* [Task A]: Translate this sentence from the post on matching name lists into Spanish: "Note that my method ignores word order, which wasn't needed in my case."
* [Task B]: Extend the post on matching name lists with FuzzyWuzzy and nltk, picking up right after its final sentence.

* [Supplied text]:
I had a similar challenge in using FuzzyWuzzy to compare one list of names to another list of names to identify matches between the lists. The FuzzyWuzzy token_set_ratio scorer didn't work for me because, to use your example, comparing "DANIEL CARTWRIGHT" to "DANIEL WILLIAM CARTWRIGHT" and "DANIEL WILLIAM CARTWRIGHT" to "DANIEL WILLIAM CARTWRIGHT" (partial match of 2 of 3 words vs. identity match of 3 of 3 words) both yield a 100% score. For me, a match of 3 words needed to score higher than a match of 2 of 3.
I ended up using nltk in a Bag-of-Words-like approach. The algorithm in the code below converts multi-word names to lists of distinct words (tokens) and counts matches of words in one list against the other and normalizes the counts to the numbers of words in each list. Because True = 1 and False = 0, a sum() over testing whether an element is in a list works nicely to count the elements of one list in another list.
An identity match of all words scores 1 (100%). Scoring for your comparisons works out as follows:
DANIEL CARTWRIGHT vs. DANIEL WILLIAM CARTWRIGHT = (2/2 + 2/3)/2 = (5/3)/2 = 0.83
DANIEL CARTWRIGHT vs. DAVID CARTWRIGHT = (1/2 + 1/2)/2 = 1/2 = 0.5
Note that my method ignores word order, which wasn't needed in my case.

* [Dataset]:

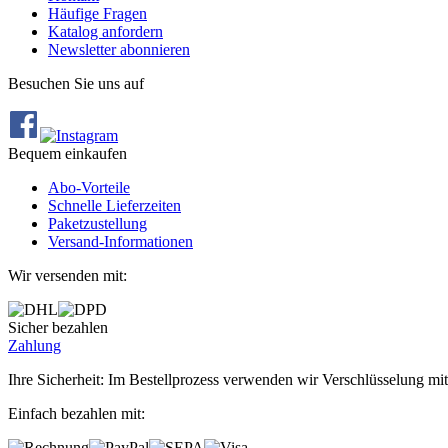
Häufige Fragen
Katalog anfordern
Newsletter abonnieren
Besuchen Sie uns auf
Bequem einkaufen
Abo‐Vorteile
Schnelle Lieferzeiten
Paketzustellung
Versand‐Informationen
Wir versenden mit:
Sicher bezahlen
Zahlung
Ihre Sicherheit: Im Bestellprozess verwenden wir Verschlüsselung mit
Einfach bezahlen mit: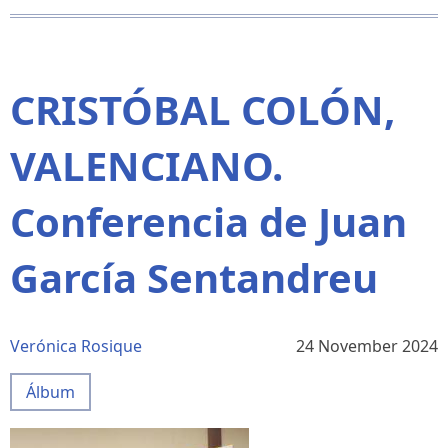
10
DE
FEBRERO
DE
1943
CRISTÓBAL COLÓN,
VALENCIANO.
Conferencia de Juan
García Sentandreu
Verónica Rosique
24 November 2024
Álbum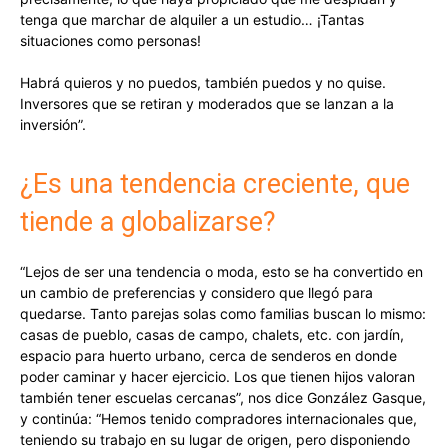
tenga que marchar de alquiler a un estudio… ¡Tantas
situaciones como personas!
Habrá quieros y no puedos, también puedos y no quise.
Inversores que se retiran y moderados que se lanzan a la
inversión”.
¿Es una tendencia creciente, que
tiende a globalizarse?
“Lejos de ser una tendencia o moda, esto se ha convertido en
un cambio de preferencias y considero que llegó para
quedarse. Tanto parejas solas como familias buscan lo mismo:
casas de pueblo, casas de campo, chalets, etc. con jardín,
espacio para huerto urbano, cerca de senderos en donde
poder caminar y hacer ejercicio. Los que tienen hijos valoran
también tener escuelas cercanas”, nos dice González Gasque,
y continúa: “Hemos tenido compradores internacionales que,
teniendo su trabajo en su lugar de origen, pero disponiendo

* [Response A]: Tenga en cuenta que mi método ignora el orden de las palabras, lo cual no era necesario en mi caso.

* [Response B]:
import nltk
s1 = 'DANIEL CARTWRIGHT'
s2 = ['DANIEL WILLIAM CARTWRIGHT', 'DAVID CARTWRIGHT']
def myScore(lst1, lst2):
# calculate score for comparing lists of words
c = sum(el in lst1 for el in lst2)
if (len(lst1) == 0 or len(lst2) == 0):
retval = 0.0
else:
retval = 0.5 * (c/len(lst1) + c/len(lst2))
return retval
tokens1 = nltk.word_tokenize(s1)
for s in s2:
tokens2 = nltk.word_tokenize(s)
score = myScore(tokens1, tokens2)
print(' vs. '.join([s1, s]), ":", str(score))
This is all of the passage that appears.